You’re Better at Sales than You Think
Sometimes when people are new to sales you’ll hear them say things like “I’m not a salesperson” or ‘I’m not good at sales”. It’s probably the same thing skydiving instructors hear when they run into people who’ve never jumped out of a plane before.
But if you’ve never done it before, how do you know you’re no good at it? Maybe, just maybe, you’re better at it than you think you are.
On today’s show discover:
- …that you have more sales experience than you think you have;
- …and three ways you may actually be better at sales than people who’ve been doing it for awhile.
I’m Not a Salesperson
Why do people like to say “I’m not a salesperson?” I think it’s because of what they imagine a salesperson to be. If your internal definition of a salesperson is a pushy, shady, tricky, fast talking, flim-flam artists that coerces people into buy things they don’t want…then I totally get where you’re coming from. I wouldn’t want to be that either.
But is that really what a salesperson is? Is that what sales is about?
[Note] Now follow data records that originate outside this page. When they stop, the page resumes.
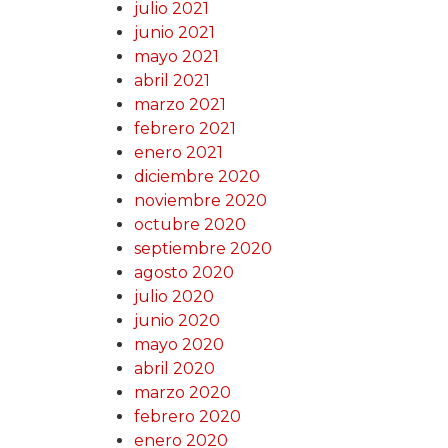
julio 2021
junio 2021
mayo 2021
abril 2021
marzo 2021
febrero 2021
enero 2021
diciembre 2020
noviembre 2020
octubre 2020
septiembre 2020
agosto 2020
julio 2020
junio 2020
mayo 2020
abril 2020
marzo 2020
febrero 2020
enero 2020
No, sales is about solving problems. It’s about building relationships and helping people change their lives for the better. It’s a noble profession you can be proud of.
Guide Good People to Good Products
Think of a good salesperson as a guide. You get to know your customer, understand what they need and what they want. Then you guide them to the right product, help them solve their problem and be happy.
Unfortunately, almost everyone has had a bad experience with a salesperson but chances are you’ve had good experiences to. It feels great when you go to a store to buy something you want and you find that nice salesperson who is helpful, answers your questions and takes away some of the anxiety of making the wrong choice.
You Have Sales Experience
Believe it or not you’ve been practicing sales for a long time. If you’ve ever recommended a good restaurant, shared a TV show, suggested a movie you knew someone would love you’ve practiced sales.
“Yeah, but those are people I know…” true but the process is still the same.
Let’s say your friend Bruce is looking for a good Mexican restaurant. (that’s his need). You’ve had some great experiences at a little place called Mexicali Rose (that’s your product knowledge) so you tell Bruce about it and why you think he’ll like it. (those are the benefits). He asks a couple of questions, you answer them and then say. What do you think, want to give it a try? (and that’s your close).
If you stop and think about it you’re “selling” all the time. You option close your kids when they want candy and you say “ you can either have an apple or an orange”. When you call a friend who’s in the market for a new set of running shoes to tell her about an amazing sale you just found on sneakers, you’re selling. Doesn’t it feel good when you can help a friend find what she wants and needs?
(not only do you do those things all the time, you’re probably really good at it!)
Three Ways You May Be Better at Sales Than You Think
But how could you possibly have an edge over salespeople that have more experience than you? Well, here are three ways you may just have the upper hand.
1 – You have a warm and non-threatening approach. Because you’re approaching sales from a helpful point of view you come across as caring and non-threatening, which is something people like. When you stay focused on helping it comes across and it gives you an edge over someone who’s only thinking about a commission check.
2 – You’re more sensitive. You’ve already said you don’t want to be pushy and aggressive. You don’t want to make someone feel uncomfortable and you’re sensitive to the feelings of others. You notice when you’re customer is uncomfortable and you’re able to navigate around those feelings in a respectful way.
3- You make strong connections. Who doesn’t like someone who is genuinely trying to help? Because of your “non-salesy” approach you make strong connections and build great rapport with customers. It’s a critical component of sales because people buy from people they like and trust.
Forget trying to “sell” something and instead focus your attention on helping someone. Discover your customer’s problems and show them how your product helps solve it. Remember you’re a guide and your job is to bring good people and good products together.